(Source: Mohr Siebeck)
Mohr Siebeck has published a new book on the criminal punishment of German judicial crime after 1945.
ABOUT THE BOOK
In the aftermath of 1945, why were practitioners of law rarely sentenced for the crimes they committed during the Nazi era? Was it because the judges themselves were former Nazi party members or sympathisers?

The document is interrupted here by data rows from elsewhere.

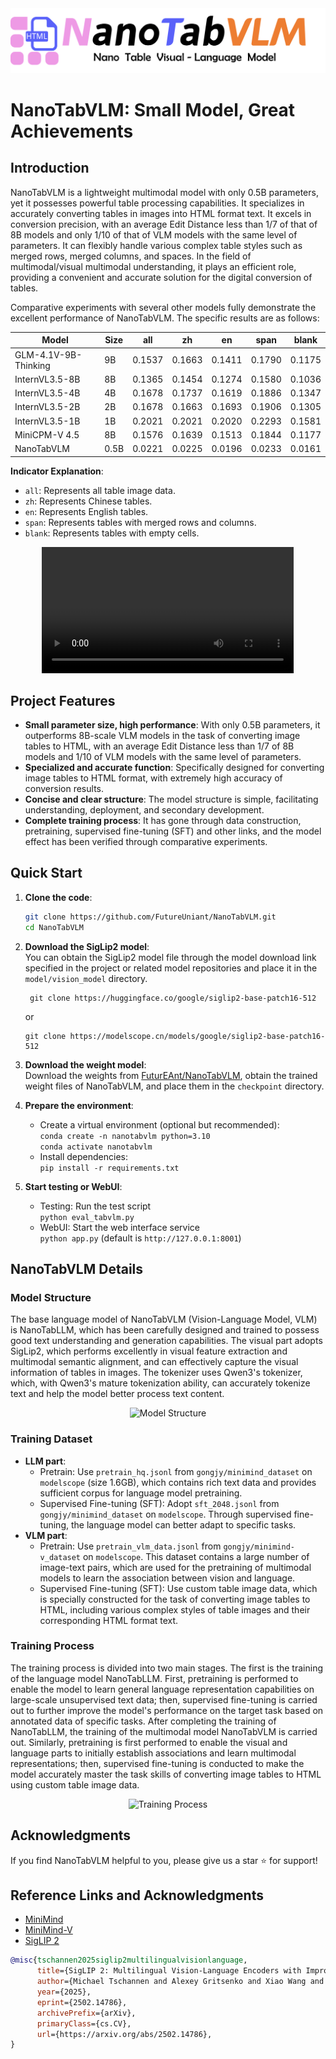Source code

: <div align="center">
  <img src="images/assets/title.png" alt="NanoTabVLM Logo">
</div>

# NanoTabVLM: Small Model, Great Achievements


## Introduction
NanoTabVLM is a lightweight multimodal model with only 0.5B parameters, yet it possesses powerful table processing capabilities. It specializes in accurately converting tables in images into HTML format text. It excels in conversion precision, with an average Edit Distance less than 1/7 of that of 8B models and only 1/10 of that of VLM models with the same level of parameters. It can flexibly handle various complex table styles such as merged rows, merged columns, and spaces. In the field of multimodal/visual multimodal understanding, it plays an efficient role, providing a convenient and accurate solution for the digital conversion of tables.

Comparative experiments with several other models fully demonstrate the excellent performance of NanoTabVLM. The specific results are as follows:

| Model                   | Size | all    | zh       | en     | span   | blank  |
|----------------------|------|--------|----------|--------|--------|--------|
| GLM-4.1V-9B-Thinking | 9B   | 0.1537 | 0.1663   | 0.1411 | 0.1790 | 0.1175 |
| InternVL3.5-8B       | 8B   | 0.1365 | 0.1454   | 0.1274 | 0.1580 | 0.1036 |
| InternVL3.5-4B       | 4B   | 0.1678 | 0.1737   | 0.1619 | 0.1886 | 0.1347 |
| InternVL3.5-2B       | 2B   | 0.1678 | 0.1663   | 0.1693 | 0.1906 | 0.1305 |
| InternVL3.5-1B       | 1B   | 0.2021 | 0.2021   | 0.2020 | 0.2293 | 0.1581 |
| MiniCPM-V 4.5        | 8B   | 0.1576 | 0.1639   | 0.1513 | 0.1844 | 0.1177 |
| NanoTabVLM           | 0.5B | 0.0221 | 0.0225   | 0.0196 | 0.0233 | 0.0161 |

**Indicator Explanation**:
- `all`: Represents all table image data.
- `zh`: Represents Chinese tables.
- `en`: Represents English tables.
- `span`: Represents tables with merged rows and columns.
- `blank`: Represents tables with empty cells.

<div align="center">
  <video controls width="80%" loop>
    <source src="images/assets/demo.mp4" type="video/mp4">
  </video>
</div>

## Project Features
- **Small parameter size, high performance**: With only 0.5B parameters, it outperforms 8B-scale VLM models in the task of converting image tables to HTML, with an average Edit Distance less than 1/7 of 8B models and 1/10 of VLM models with the same level of parameters.
- **Specialized and accurate function**: Specifically designed for converting image tables to HTML format, with extremely high accuracy of conversion results.
- **Concise and clear structure**: The model structure is simple, facilitating understanding, deployment, and secondary development.
- **Complete training process**: It has gone through data construction, pretraining, supervised fine-tuning (SFT) and other links, and the model effect has been verified through comparative experiments.

## Quick Start

1. **Clone the code**:
   ```bash
   git clone https://github.com/FutureUniant/NanoTabVLM.git
   cd NanoTabVLM
   ```
   
2. **Download the SigLip2 model**:  
   You can obtain the SigLip2 model file through the model download link specified in the project or related model repositories and place it in the `model/vision_model` directory.
   ```text
    git clone https://huggingface.co/google/siglip2-base-patch16-512
    ```
    or
    ```text
    git clone https://modelscope.cn/models/google/siglip2-base-patch16-512
    ```
   
3. **Download the weight model**:  
   Download the weights from [FuturEAnt/NanoTabVLM](https://modelscope.cn/models/FuturEAnt/NanoTabVLM), obtain the trained weight files of NanoTabVLM, and place them in the `checkpoint` directory.

4. **Prepare the environment**:
   - Create a virtual environment (optional but recommended):  
     `conda create -n nanotabvlm python=3.10`  
     `conda activate nanotabvlm`
   - Install dependencies:  
     `pip install -r requirements.txt`

5. **Start testing or WebUI**:
   - Testing: Run the test script  
     `python eval_tabvlm.py`
   - WebUI: Start the web interface service  
     `python app.py` (default is `http://127.0.0.1:8001`)


## NanoTabVLM Details
### Model Structure
The base language model of NanoTabVLM (Vision-Language Model, VLM) is NanoTabLLM, which has been carefully designed and trained to possess good text understanding and generation capabilities. The visual part adopts SigLip2, which performs excellently in visual feature extraction and multimodal semantic alignment, and can effectively capture the visual information of tables in images. The tokenizer uses Qwen3's tokenizer, which, with Qwen3's mature tokenization ability, can accurately tokenize text and help the model better process text content.
<div align="center">
  <img src="images/assets/structure.png" alt="Model Structure">
</div>


### Training Dataset
- **LLM part**:
  - Pretrain: Use `pretrain_hq.jsonl` from `gongjy/minimind_dataset` on `modelscope` (size 1.6GB), which contains rich text data and provides sufficient corpus for language model pretraining.
  - Supervised Fine-tuning (SFT): Adopt `sft_2048.jsonl` from `gongjy/minimind_dataset` on `modelscope`. Through supervised fine-tuning, the language model can better adapt to specific tasks.
- **VLM part**:
  - Pretrain: Use `pretrain_vlm_data.jsonl` from `gongjy/minimind-v_dataset` on `modelscope`. This dataset contains a large number of image-text pairs, which are used for the pretraining of multimodal models to learn the association between vision and language.
  - Supervised Fine-tuning (SFT): Use custom table image data, which is specially constructed for the task of converting image tables to HTML, including various complex styles of table images and their corresponding HTML format text.

### Training Process
The training process is divided into two main stages. The first is the training of the language model NanoTabLLM. First, pretraining is performed to enable the model to learn general language representation capabilities on large-scale unsupervised text data; then, supervised fine-tuning is carried out to further improve the model's performance on the target task based on annotated data of specific tasks. After completing the training of NanoTabLLM, the training of the multimodal model NanoTabVLM is carried out. Similarly, pretraining is first performed to enable the visual and language parts to initially establish associations and learn multimodal representations; then, supervised fine-tuning is conducted to make the model accurately master the task skills of converting image tables to HTML using custom table image data.
<div align="center">
  <img src="images/assets/training.png" alt="Training Process">
</div>


## Acknowledgments
If you find NanoTabVLM helpful to you, please give us a star ⭐️ for support!

## Reference Links and Acknowledgments
- [MiniMind](https://github.com/jingyaogong/minimind)
- [MiniMind-V](https://github.com/jingyaogong/minimind-v)
- [SigLIP 2](https://arxiv.org/abs/2502.14786)
```bibtex
@misc{tschannen2025siglip2multilingualvisionlanguage,
      title={SigLIP 2: Multilingual Vision-Language Encoders with Improved Semantic Understanding, Localization, and Dense Features}, 
      author={Michael Tschannen and Alexey Gritsenko and Xiao Wang and Muhammad Ferjad Naeem and Ibrahim Alabdulmohsin and Nikhil Parthasarathy and Talfan Evans and Lucas Beyer and Ye Xia and Basil Mustafa and Olivier Hénaff and Jeremiah Harmsen and Andreas Steiner and Xiaohua Zhai},
      year={2025},
      eprint={2502.14786},
      archivePrefix={arXiv},
      primaryClass={cs.CV},
      url={https://arxiv.org/abs/2502.14786}, 
}
```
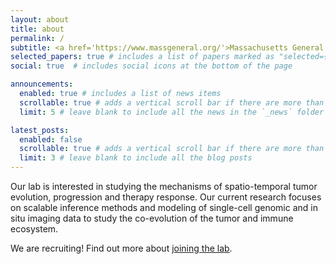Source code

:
 ```yaml
---
layout: about
title: about
permalink: /
subtitle: <a href='https://www.massgeneral.org/'>Massachusetts General Hospital</a> | <a href='https://hms.harvard.edu/'>Harvard Medical School</a> | <a href='https://www.broadinstitute.org/'>Broad Institute of MIT and Harvard</a>
selected_papers: true # includes a list of papers marked as "selected={true}"
social: true  # includes social icons at the bottom of the page

announcements:
  enabled: true # includes a list of news items
  scrollable: true # adds a vertical scroll bar if there are more than 3 news items
  limit: 5 # leave blank to include all the news in the `_news` folder

latest_posts:
  enabled: false
  scrollable: true # adds a vertical scroll bar if there are more than 3 new posts items
  limit: 3 # leave blank to include all the blog posts
---
```


Our lab is interested in studying the mechanisms of spatio-temporal tumor evolution, progression and therapy response. Our current research focuses on scalable inference methods and modeling of single-cell genomic and in situ imaging data to study the co-evolution of the tumor and immune ecosystem.

We are recruiting! Find out more about [joining the lab](/join/).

For Alexander Hoeppel, this train of thought does not go far enough: his study reveals that German jurisprudence actually went to the extent of adopting a legal doctrine that shielded judges and other legal professionals from being prosecuted for crimes committed in office – and continues to do so even to this day.
ABOUT THE AUTHOR
Alexander Hoeppel Geboren 1984; Studium der Neueren und Neuesten Geschichte, der Politischen Wissenschaft und der Philosophie; Wissenschaftliche Mitarbeiter am Zentralinstitut für Angewandte Ethik und Wissenschaftskommunikation an der Friedrich-Alexander-Universität Erlangen-Nürnberg; Projektleiter des Model United Nations Projektes der Universität Erlangen-Nürnberg (FAUMUN); Lehrbeauftragter für Verhandlungslehre ebenda; seit 2017 selbstständiger Verhandlungstrainer; 2018 Promotion.